POLL: What’s Your Favorite ‘Woke Glenn Beck’ Joke?
When did Glenn Beck move to Brooklyn? pic.twitter.com/fK81eHlX4S
— andrew kaczynski (@KFILE) November 16, 2016
@KFILE When did he become an FDR cosplayer?
— Kevin M. Kruse (@KevinMKruse) November 16, 2016
@wessw woke Beck looks like what neocon Beck imagined woke Beck might look like
— JPS (@JasonPStarling) November 16, 2016
woke glenn beck looks like the kind of guy who likes to talk about how he used to search the jungles for lost Aztec gold
— Emma Stefansky (@stefabsky) November 16, 2016
woke Glenn Beck looks like he owns a Japanese ceramics store in Silver Lake pic.twitter.com/J61wUxFM9j
— Churlish (@Cryptoterra) November 16, 2016
Of course, the real irony is that it's the left that has woke to Glenn's message on racism.
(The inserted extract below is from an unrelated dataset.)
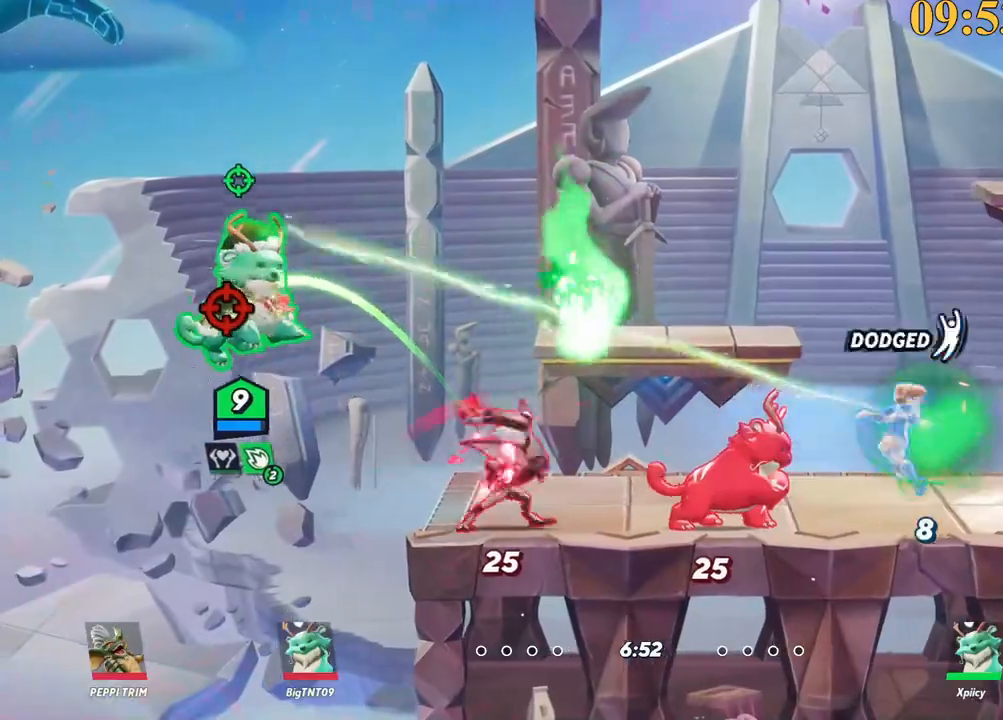
{"keys": ["d"], "events": [[100, "semicolon", "up"], [134, "semicolon", "down"], [184, "semicolon", "up"], [467, "s", "up"]]}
“Please, I’m begging you, please read as much Martin Luther King as you possibly can,” Glenn said in 2014. “Yesterday I was reading --- and I’m telling you, this sounds exactly like the people in Washington D.C. --- he’s talking about the difference between, you know, being wise like serpents and tender as doves. That’s what we’re commanded to be --- as wise as serpents and as tender as doves.”
For year's Glenn has followed the example set by peace-loving men like Martin Luther King, Jr. and Ghandi who changed the world through love, not hate.
Here's what Glenn said on MLK Day, January 19, 2015:
Here we sit on Martin Luther King Day, a day that should unite us, but I fear now in today’s America it divides us. Last week, I saw Oprah Winfrey’s movie Selma. I said that it was critical that every American go see it. The media seemed surprised by that statement. I don’t know why. Is it because I favor smaller government? Is it because I believe in personal responsibility? Why?
Martin Luther King is an exceptional American hero that belongs to all of us. He is our modern-day Abraham Lincoln, our modern-day Moses, delivering people from slavery.
Unless the left begins to talk to the right, and the right to the left, America will stay in the same, divided place. It's incumbent upon all of us to reach out to our neighbors and those who disagree with us to bridge the gap and find that we really do have common ground.
Now if we could just get Woke Beck a stylist.